The World Council of Churches tentatively passed several changes in the ecumenical body’s decision-making and membership rules during a conference held in Minsk, Belarus, on June 16-19, 2004.

Chaired by the Steering Committee of the Special Commission on Orthodox Participation in the WCC, attendees to the Belarus reviewed plans for a “progressive introduction of a consensus methodology” as opposed to the current majority-minority vote system currently utilized by the council.

According to the Steering Committee, such a plan would provoke a “new ethos and culture” with the potential “to strengthen and deepen the fellowship of churches,” since it would overcome the traditional divide between the majority and minority votes.

The WCC general secretary, Rev. Dr Samuel Kobia, also agreed that the consensus approach would strengthen the WCC’s efforts in dialogue and advocacy.

"Consensus opens the way to a new, more spiritual, culture for WCC," Kobia said.

The proposals will be tested during the WCC’s general meeting in 2005.

In addition to the methodological changes, the Committee also developed theological reflections on the issues of ecclesiology, which will be finalized and presented at the Council’s ninth assembly in 2006.
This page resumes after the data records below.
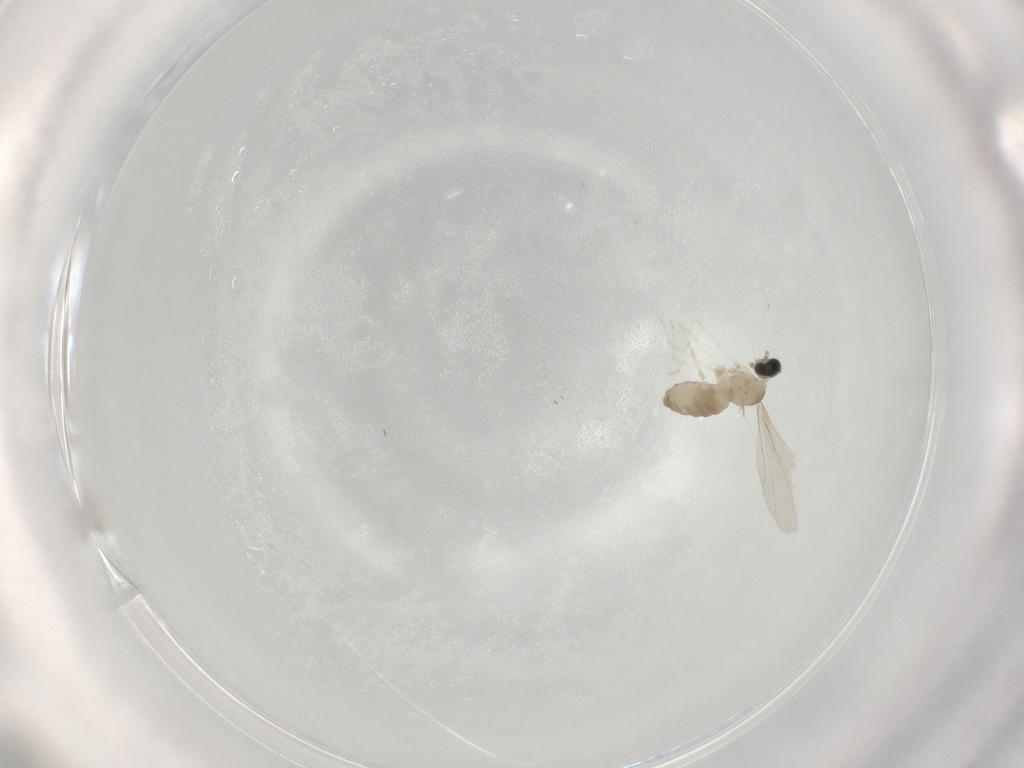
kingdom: Animalia
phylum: Arthropoda
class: Insecta
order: Diptera
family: Cecidomyiidae
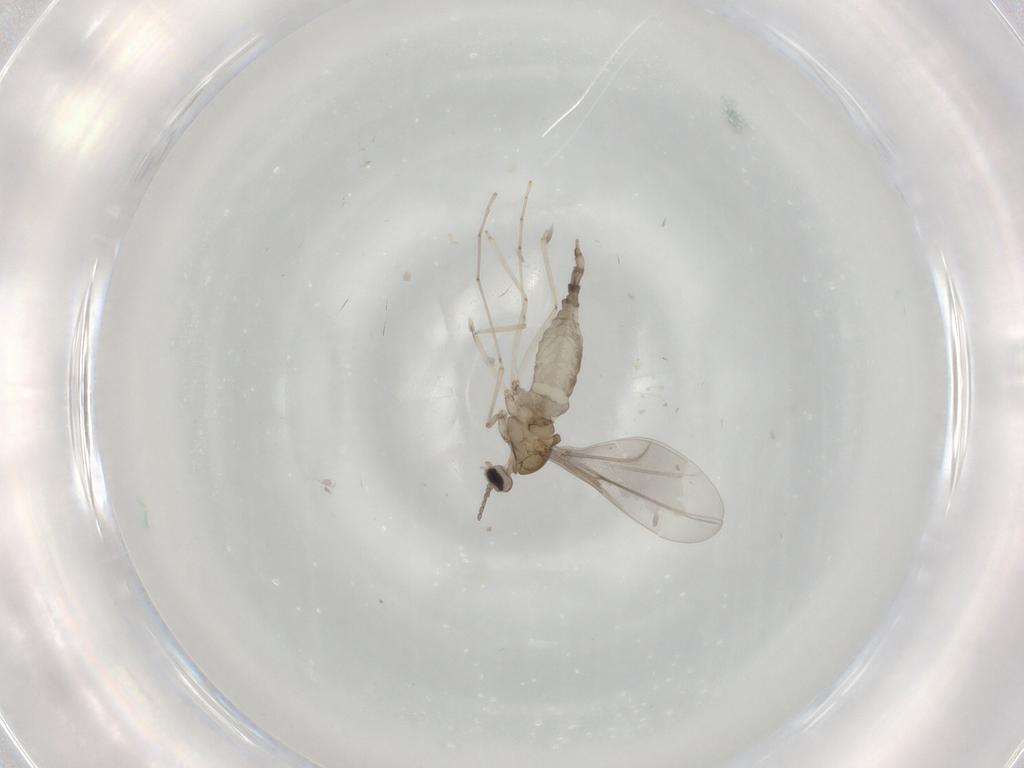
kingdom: Animalia
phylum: Arthropoda
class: Insecta
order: Diptera
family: Cecidomyiidae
According to the Bishope Rolf Koppe, co-chair of the Belarus meeting, the Committee was able to take up “some of the most difficult questions that faced us in the Special Commission," and affirmed the commitment of churches to work and pray together while recognizing what continues to separate them

The Committee also identified several “divergences in ecclesiology” that had prevented the development of a fully ecumenical council. The WCC Faith and Order Commission will prepare the full statement on ecclesiology to present to the 2006 council.

Speaking after the event, Metropolitan Gennadios of Sassima who co-chaired the conference, emphasized the remarkable level of "trust, mutual confidence, and commitment" that characterized the work of the Committee and could provide an example for other areas of ecumenical work. "Of course, many difficulties persist, but we have reached a stage in our work where we can overcome hostilities, and find a common language and a new quality to our unity."

The Special Commission on Orthodox Participation in the WCC began in 1998 upon the request of several of the WCC’s Orthodox member churches. Following the report of the Special Commission in 2002, the Steering Committee has overseen the implementation of a series of recommendations.